Parmi les programmes phares du gouvernement figurait le « 100 % santé », un dispositif qui garantit aux assurés un reste à charge zéro sur les soins prodigués par les opticiens, les audioprothésistes et les dentistes. Cette initiative présentait comme risque la hausse des tarifs des complémentaires santé ; un risque qui est devenu réalité et dénoncé par UFC-Que Choisir.

Un engagement non tenu

Avec le 100 % santé, les frais de soins non remboursés par l’assurance maladie sont pris en charge par les organismes de complémentaires santé. Une fois le dispositif en vigueur, ces derniers devaient donc trouver des ressources supplémentaires pour faire y faire face. La manière la plus évidente est la hausse des cotisations mensuelles.

Par la voix de la Mutualité Française, les organismes de complémentaires santé s’étaient engagés à procéder à une hausse raisonnable afin de ne pas pénaliser les assurés. Il était alors question d’une augmentation ne dépassant pas les +3 %.

Mais après une enquête menée par l’association de consommateurs UFC-Que Choisir, il apparait que certains des organismes n’ont pas tenu leur engagement et ont augmenté leur tarif de plus de +10 %.


C’est le cas de Swiss Life qui a opéré une majoration de +12 % et Apicil qui a enregistré une progression de +10,7 %.

La seule à être restée en dessous des 3 % de hausse est la Macif (avec +2,7 %), un témoignage de bonne volonté qui n’est félicité qu’à moitié par l’association de défense des consommateurs puisque la mutuelle avait, au préalable, annoncé que ces tarifs ne bougeraient pas en 2020.

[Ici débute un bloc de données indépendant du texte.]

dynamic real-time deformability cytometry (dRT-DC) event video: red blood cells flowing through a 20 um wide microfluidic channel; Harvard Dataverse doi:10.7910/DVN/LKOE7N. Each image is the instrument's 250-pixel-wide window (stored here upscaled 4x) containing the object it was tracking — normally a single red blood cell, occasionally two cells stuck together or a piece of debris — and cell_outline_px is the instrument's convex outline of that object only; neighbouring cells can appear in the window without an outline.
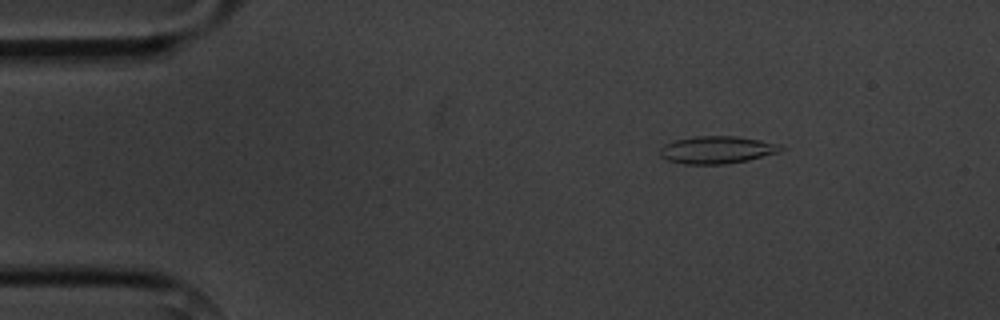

Les organismes de complémentaires santé contestent l’enquête

En guise de réponse à l’association de consommateurs, les organismes mettent en doute la crédibilité de l’enquête menée par cette dernière. Selon eux, les chiffres récoltés sont erronés. De son côté, la Mutualité française a également diligenté une étude sur les barèmes pratiqués par les divers organismes en 2020 et il en est ressorti que les tarifs n’ont observé qu’une hausse moyenne de +2,9 %.

La Mutualité française tient à mettre en exergue l’effort fourni par les organismes pour rester sous la barre des +3 % promis alors que le dispositif « 100 % santé » aurait nécessité au moins une augmentation des tarifs de l’ordre de +5 % ou plus.